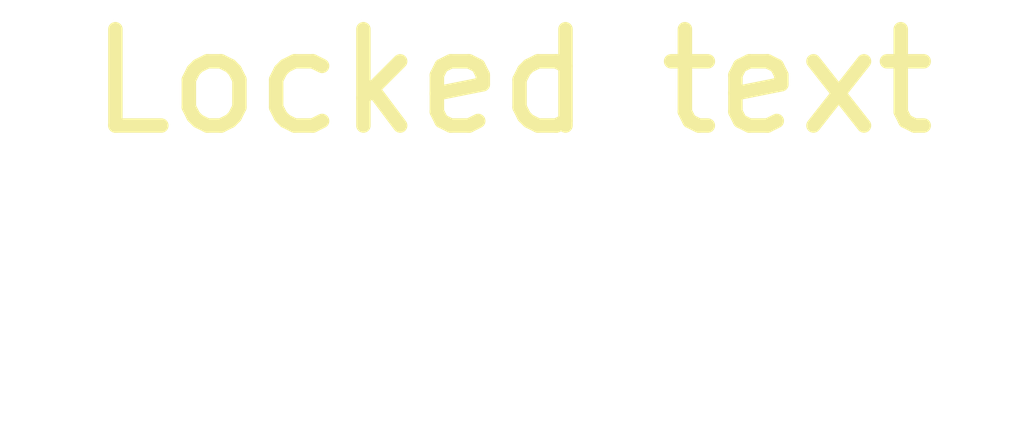
<source format=kicad_pcb>
(kicad_pcb (version 20221018) (generator pcbnew)

  (general
    (thickness 1.6)
  )

  (paper "A4")
  (title_block
    (date "2023-11-15")
  )

  (layers
    (0 "F.Cu" signal)
    (31 "B.Cu" signal)
    (32 "B.Adhes" user "B.Adhesive")
    (33 "F.Adhes" user "F.Adhesive")
    (34 "B.Paste" user)
    (35 "F.Paste" user)
    (36 "B.SilkS" user "B.Silkscreen")
    (37 "F.SilkS" user "F.Silkscreen")
    (38 "B.Mask" user)
    (39 "F.Mask" user)
    (40 "Dwgs.User" user "User.Drawings")
    (41 "Cmts.User" user "User.Comments")
    (42 "Eco1.User" user "User.Eco1")
    (43 "Eco2.User" user "User.Eco2")
    (44 "Edge.Cuts" user)
    (45 "Margin" user)
    (46 "B.CrtYd" user "B.Courtyard")
    (47 "F.CrtYd" user "F.Courtyard")
    (48 "B.Fab" user)
    (49 "F.Fab" user)
    (50 "User.1" user)
    (51 "User.2" user)
    (52 "User.3" user)
    (53 "User.4" user)
    (54 "User.5" user)
    (55 "User.6" user)
    (56 "User.7" user)
    (57 "User.8" user)
    (58 "User.9" user)
  )

  (setup
    (pad_to_mask_clearance 0)
    (pcbplotparams
      (layerselection 0x00010fc_ffffffff)
      (plot_on_all_layers_selection 0x0000000_00000000)
      (disableapertmacros false)
      (usegerberextensions false)
      (usegerberattributes true)
      (usegerberadvancedattributes true)
      (creategerberjobfile true)
      (dashed_line_dash_ratio 12.000000)
      (dashed_line_gap_ratio 3.000000)
      (svgprecision 6)
      (plotframeref false)
      (viasonmask false)
      (mode 1)
      (useauxorigin false)
      (hpglpennumber 1)
      (hpglpenspeed 20)
      (hpglpendiameter 15.000000)
      (dxfpolygonmode true)
      (dxfimperialunits true)
      (dxfusepcbnewfont true)
      (psnegative false)
      (psa4output false)
      (plotreference true)
      (plotvalue true)
      (plotinvisibletext false)
      (sketchpadsonfab false)
      (subtractmaskfromsilk false)
      (outputformat 1)
      (mirror false)
      (drillshape 1)
      (scaleselection 1)
      (outputdirectory "")
    )
  )

  (net 0 "")

  (footprint "Test:FP_TEXT" (layer "F.Cu") (at 0 0))

)

</source>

→ **AIM OF THE TASK**:
Copy exactly, word for word, the line with "(pad_to_mask_clearance 0)" through the final line of the listing.

→ **WRITTEN RESPONSE**:
    (pad_to_mask_clearance 0)
    (pcbplotparams
      (layerselection 0x00010fc_ffffffff)
      (plot_on_all_layers_selection 0x0000000_00000000)
      (disableapertmacros false)
      (usegerberextensions false)
      (usegerberattributes true)
      (usegerberadvancedattributes true)
      (creategerberjobfile true)
      (dashed_line_dash_ratio 12.000000)
      (dashed_line_gap_ratio 3.000000)
      (svgprecision 6)
      (plotframeref false)
      (viasonmask false)
      (mode 1)
      (useauxorigin false)
      (hpglpennumber 1)
      (hpglpenspeed 20)
      (hpglpendiameter 15.000000)
      (dxfpolygonmode true)
      (dxfimperialunits true)
      (dxfusepcbnewfont true)
      (psnegative false)
      (psa4output false)
      (plotreference true)
      (plotvalue true)
      (plotinvisibletext false)
      (sketchpadsonfab false)
      (subtractmaskfromsilk false)
      (outputformat 1)
      (mirror false)
      (drillshape 1)
      (scaleselection 1)
      (outputdirectory "")
    )
  )

  (net 0 "")

  (footprint "Test:FP_TEXT" (layer "F.Cu") (at 0 0))

)

</source>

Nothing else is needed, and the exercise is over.